BLOG 4

After going to jail twice in three weeks during February 27 -March 15th 1960, bomb threats in the dormitories nightly on our college campuses and a march downtown after our Attorney Z. Alexander Looby’s home was bombed in Nashville, The Nashville Student Nonviolent Central Committee (NSNCC) decided to go on a RETREAT…TAKE A BREAK! We went into the mountains of Tennessee to the Highlander Folk School for a weekend. It was there that I first met the Dave Brubeck Quartet (Eugene Wright, Bass, Paul Desmond, Alto Sax, Joe Morello, Drums and Dave Brubeck on Piano). They were stationed in New York. 

And when I won that Scholarship to Juilliard, Paul Desmond and Eugene Wright would become my first musical friends in New York.

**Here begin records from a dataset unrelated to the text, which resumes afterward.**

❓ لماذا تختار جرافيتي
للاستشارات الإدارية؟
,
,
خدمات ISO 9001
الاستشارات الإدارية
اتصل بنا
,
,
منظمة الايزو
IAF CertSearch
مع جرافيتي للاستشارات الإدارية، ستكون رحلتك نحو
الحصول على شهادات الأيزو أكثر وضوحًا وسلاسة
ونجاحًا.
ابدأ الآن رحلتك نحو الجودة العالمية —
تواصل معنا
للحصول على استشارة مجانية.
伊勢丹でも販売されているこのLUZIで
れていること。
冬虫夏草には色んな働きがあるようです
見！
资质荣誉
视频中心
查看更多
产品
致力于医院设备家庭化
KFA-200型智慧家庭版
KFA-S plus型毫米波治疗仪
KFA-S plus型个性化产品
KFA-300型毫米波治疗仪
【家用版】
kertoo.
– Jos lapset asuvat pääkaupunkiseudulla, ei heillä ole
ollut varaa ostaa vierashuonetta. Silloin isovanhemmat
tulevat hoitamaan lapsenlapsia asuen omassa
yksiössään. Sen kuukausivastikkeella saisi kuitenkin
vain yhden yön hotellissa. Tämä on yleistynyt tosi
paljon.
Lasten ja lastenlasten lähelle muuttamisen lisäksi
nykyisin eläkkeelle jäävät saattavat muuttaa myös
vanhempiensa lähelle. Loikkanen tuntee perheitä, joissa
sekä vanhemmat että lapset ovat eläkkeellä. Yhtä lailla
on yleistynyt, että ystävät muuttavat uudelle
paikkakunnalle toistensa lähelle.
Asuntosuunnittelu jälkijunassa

A many a mornings, Paul and I would meet at the neighborhood restaurant, have breakfast (He loved to eat burnt bacon with his waffles) and then invite me back to his place on West 55th Street and we’d end up with me singing songs from the classical Purcell and Bach, while Paul accompanied me on the piano. He was a classical musician playing Jazz. 

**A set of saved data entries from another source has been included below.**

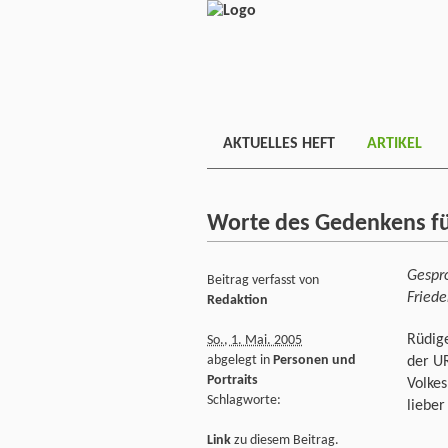
AKTUELLES HEFT
ARTIKEL
Worte des Gedenkens fü
Gespr
Beitrag verfasst von
Fried
Redaktion
Rüdige
So., 1. Mai. 2005
abgelegt in
Personen und
der U
Portraits
Volkes
Schlagworte:
lieber
Link
zu diesem Beitrag.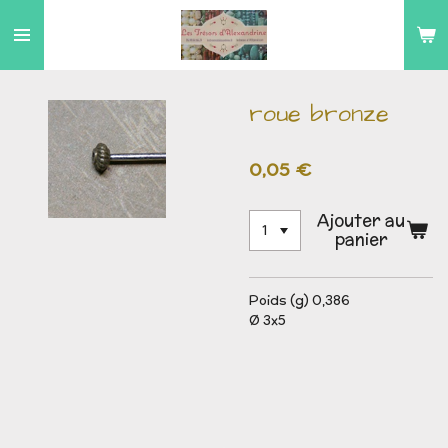
Passer
au
contenu
principal
roue bronze
0,05 €
Ajouter au
panier
Poids (g) 0,386
Ø 3x5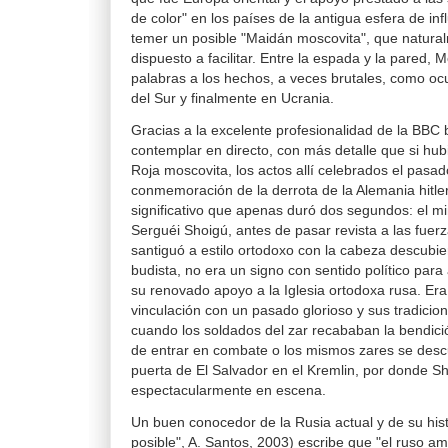
de color" en los países de la antigua esfera de inf
temer un posible "Maidán moscovita", que natura
dispuesto a facilitar. Entre la espada y la pared,
palabras a los hechos, a veces brutales, como oc
del Sur y finalmente en Ucrania.
Gracias a la excelente profesionalidad de la BBC 
contemplar en directo, con más detalle que si hub
Roja moscovita, los actos allí celebrados el pasa
conmemoración de la derrota de la Alemania hitl
significativo que apenas duró dos segundos: el m
Serguéi Shoigú, antes de pasar revista a las fuer
santiguó a estilo ortodoxo con la cabeza descubier
budista, no era un signo con sentido político para
su renovado apoyo a la Iglesia ortodoxa rusa. Er
vinculación con un pasado glorioso y sus tradicio
cuando los soldados del zar recababan la bendici
de entrar en combate o los mismos zares se descu
puerta de El Salvador en el Kremlin, por donde S
espectacularmente en escena.
Un buen conocedor de la Rusia actual y de su hist
posible", A. Santos, 2003) escribe que "el ruso a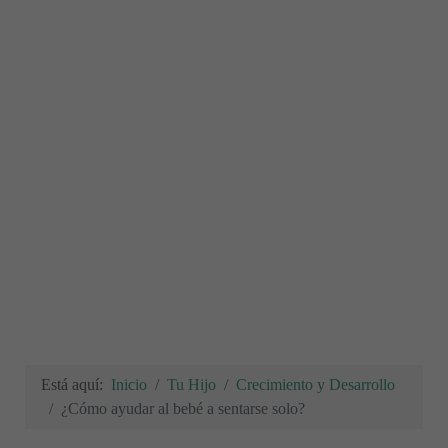
Está aquí:
Inicio
Tu Hijo
Crecimiento y Desarrollo
¿Cómo ayudar al bebé a sentarse solo?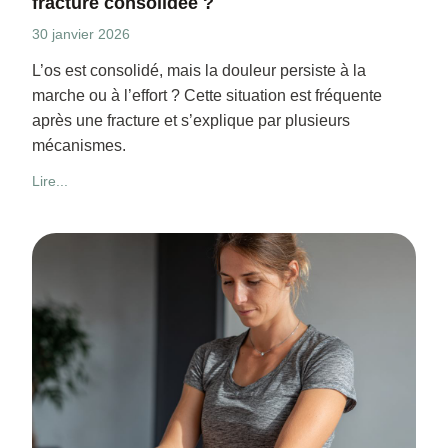
fracture consolidée ?
30 janvier 2026
L’os est consolidé, mais la douleur persiste à la
marche ou à l’effort ? Cette situation est fréquente
après une fracture et s’explique par plusieurs
mécanismes.
Lire...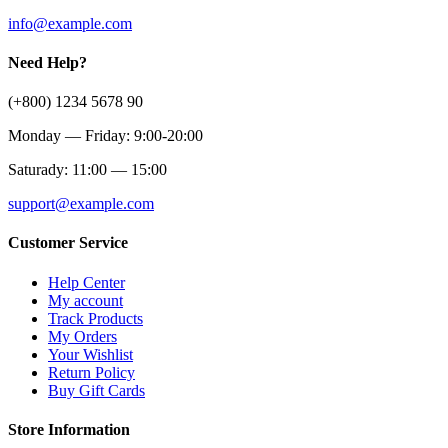
info@example.com
Need Help?
(+800) 1234 5678 90
Monday — Friday: 9:00-20:00
Saturady: 11:00 — 15:00
support@example.com
Customer Service
Help Center
My account
Track Products
My Orders
Your Wishlist
Return Policy
Buy Gift Cards
Store Information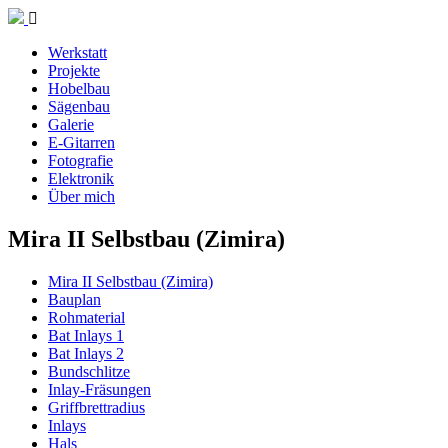
Werkstatt
Projekte
Hobelbau
Sägenbau
Galerie
E-Gitarren
Fotografie
Elektronik
Über mich
Mira II Selbstbau (Zimira)
Mira II Selbstbau (Zimira)
Bauplan
Rohmaterial
Bat Inlays 1
Bat Inlays 2
Bundschlitze
Inlay-Fräsungen
Griffbrettradius
Inlays
Hals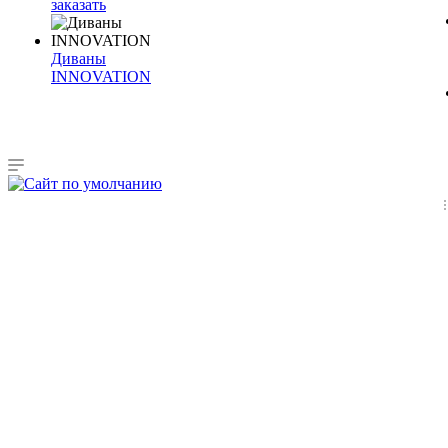
заказать
Диваны
INNOVATION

Eugene Wright lived up the street at the Wellington Hotel, when he was in town, and when I visited him, he would talk to me about life and Music. He always said to me then and even now when he’s 96 years old in a nursing Home in California that I was to “keep doing what you are doing!” They would call me up and tell me where they were going and that I was to come there and my name would be at the door, once inside look for them at a table. I had not yet done my first solo gig. 

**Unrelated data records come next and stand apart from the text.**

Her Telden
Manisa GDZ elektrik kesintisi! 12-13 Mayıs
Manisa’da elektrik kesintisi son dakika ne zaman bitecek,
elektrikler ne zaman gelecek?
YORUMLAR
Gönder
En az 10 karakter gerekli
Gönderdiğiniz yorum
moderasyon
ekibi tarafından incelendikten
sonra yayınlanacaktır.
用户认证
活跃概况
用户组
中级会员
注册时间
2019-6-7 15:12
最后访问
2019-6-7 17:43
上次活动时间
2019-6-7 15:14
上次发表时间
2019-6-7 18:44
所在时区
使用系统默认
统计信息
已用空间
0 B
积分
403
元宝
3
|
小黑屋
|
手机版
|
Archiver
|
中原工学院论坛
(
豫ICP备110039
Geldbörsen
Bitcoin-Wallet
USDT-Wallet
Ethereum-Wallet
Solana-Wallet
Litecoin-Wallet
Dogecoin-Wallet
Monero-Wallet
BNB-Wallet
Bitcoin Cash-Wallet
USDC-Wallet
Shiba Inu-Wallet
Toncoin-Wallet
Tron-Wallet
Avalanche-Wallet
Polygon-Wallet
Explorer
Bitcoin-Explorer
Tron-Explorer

I remember how popular “Take Five” became, played by Paul Desmond on saxophone with the Dave Brubeck Quartet. You have never heard such smooth skill and beautiful quality in a saxophone. When not working, they’d take me out to concerts nightly at “The Birdland” and other Jazz venues to hear other musicians like “Ornette Coleman,” “John Coltrane,” “Sarah Vaughan” and Dizzy Gillespie. They were literally exposing me to a music that later on I’d come to sing. I was their “little sister” from the South. They were so proud to be with me because of their respect for what we had done in the South as students, “Sit-Ins”, “Freedom Rides” and organized the “March on Washington 1963.” 

I didn’t know then that I would end up working with Count Basie and His Orchestra as his guest star at the Tropicana Blue Room in Las Vegas in 1968. I didn’t know that I would end up singing with the great Edward “Duke” Ellington in his “Sacred Music Concerts” in Los Angeles at the Temple Emanuel and in San Diego in the 1970’s. (1976) (http://americanhistory.si.edu/archives/d5301.htm ). I didn’t know then that I would have my first jazz Audience as a guest of the great Singer Joe Williams at the Jazz Gallery in Greenwich Village. I didn’t know that I would end up in the 1970s founding THE ELLINGTON TREE semester long project at the University of South California. I didn’t know that I would end up Coordinating all the concerts for the California Afro-American Museum to accompany the Smithsonian Institute traveling Exhibit “Beyond Category: The Music of Edward Duke Ellington.” The Louie Belson Orchestra, the Bill Berry Band, The H. B. Barnum Orchestra, Gerald Wilson, Trombonist/Composer Tom McIntosh of “Shaft,” Art Hillery and Pianist Patty Bowen were just a few of the participants.